# Vectors

• Dec 11th 2009, 01:16 PM
storyman
Vectors
Describe geometrically the set of all points in the plane with coordinates of the form m(0,1) + n(1,1), where m and n are integers
• Dec 11th 2009, 02:26 PM
Unenlightened
Well (0,1) and (1,1) form a basis for the entire plane, don't they?
You can describe any point in the two-dimensional plane using a linear combination of (0,1) and (1,1). eg. If you want to describe the point (16,7) using m(0,1) and n(1,1), you can let n = 16 and m = -9. Then adding the two you get -9*(0,1) + 16(1,1) = (0,-9)+(16,16) = (16,7).
You can form any (x,y) in the plane using appropriate m and n. So the set of points is the entire 2-dimensional plane... I hope that helps somewhat...
• Dec 11th 2009, 03:38 PM
Plato
Quote:

Originally Posted by Unenlightened
You can form any (x,y) in the plane using appropriate m and n. So the set of points is the entire 2-dimensional plane... I hope that helps somewhat...

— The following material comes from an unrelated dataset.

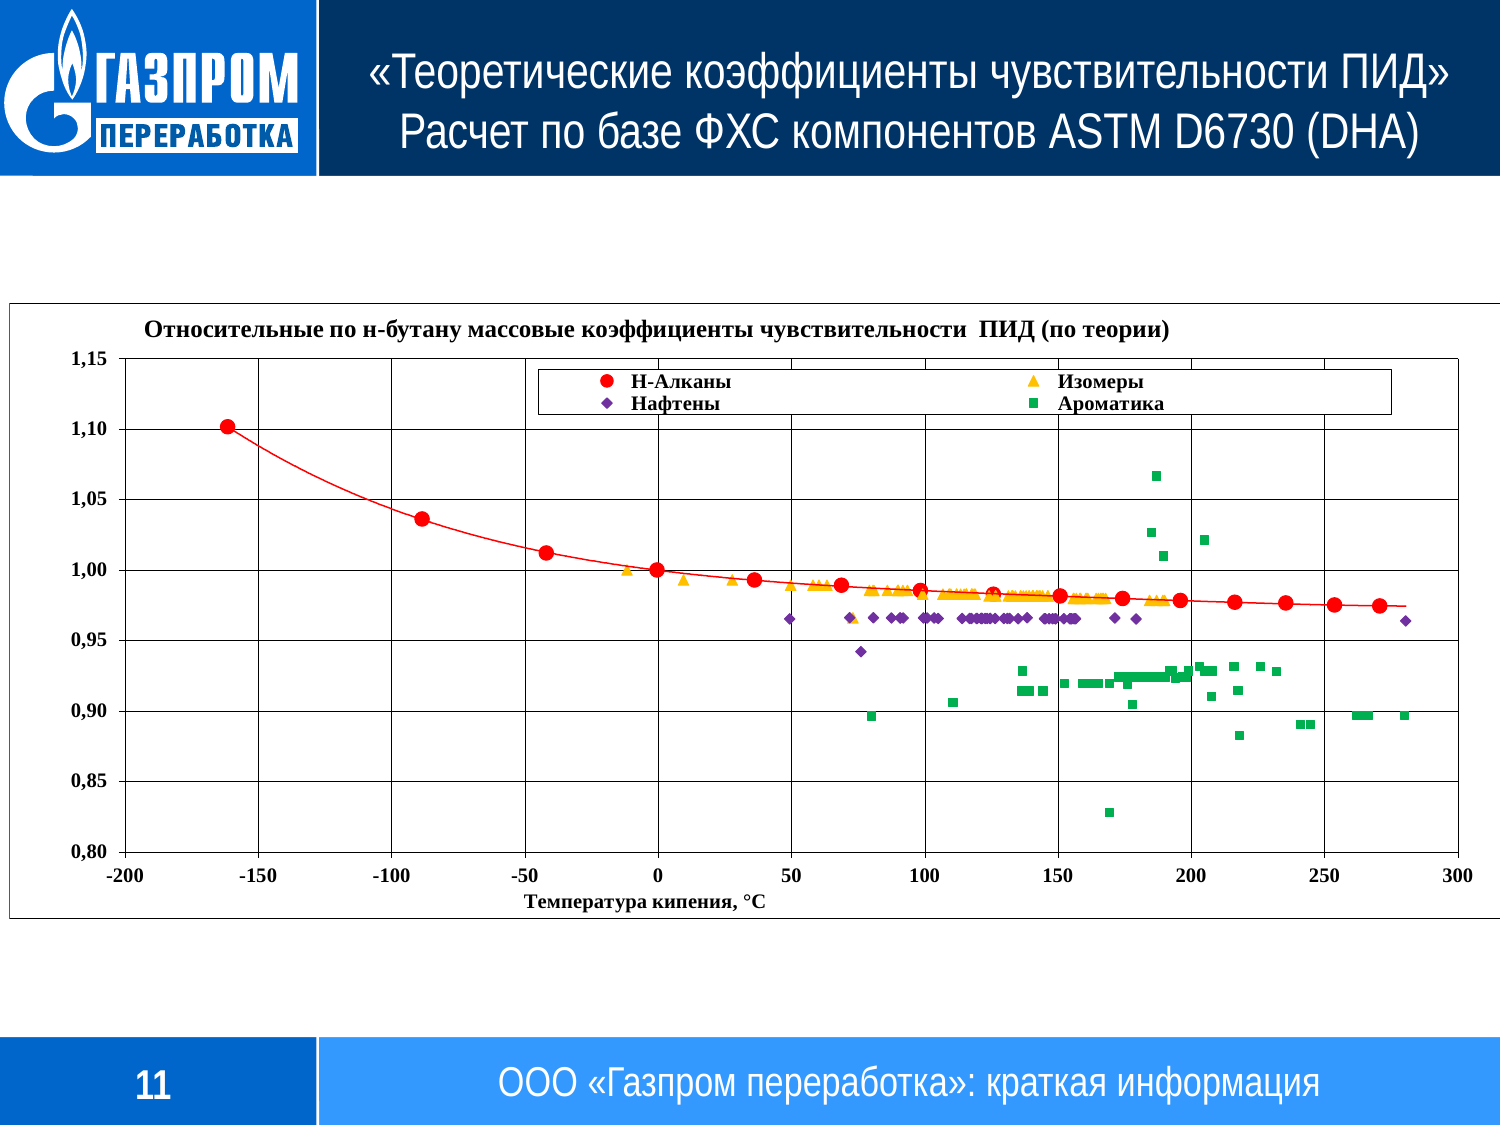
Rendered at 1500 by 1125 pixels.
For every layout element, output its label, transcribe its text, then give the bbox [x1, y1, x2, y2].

Well that does not answer the original question. Look at the question.
Quote:

Originally Posted by storyman
Describe geometrically the set of all points in the plane with coordinates of the form m(0,1) + n(1,1), where m and n are integers

Now your reading may be the intended one. But it is not that stated one.
So the requested set is the set of lattice points in the plane that look like $\{(n,m+n):\{m,n\}\subset \mathbb{Z}\}$.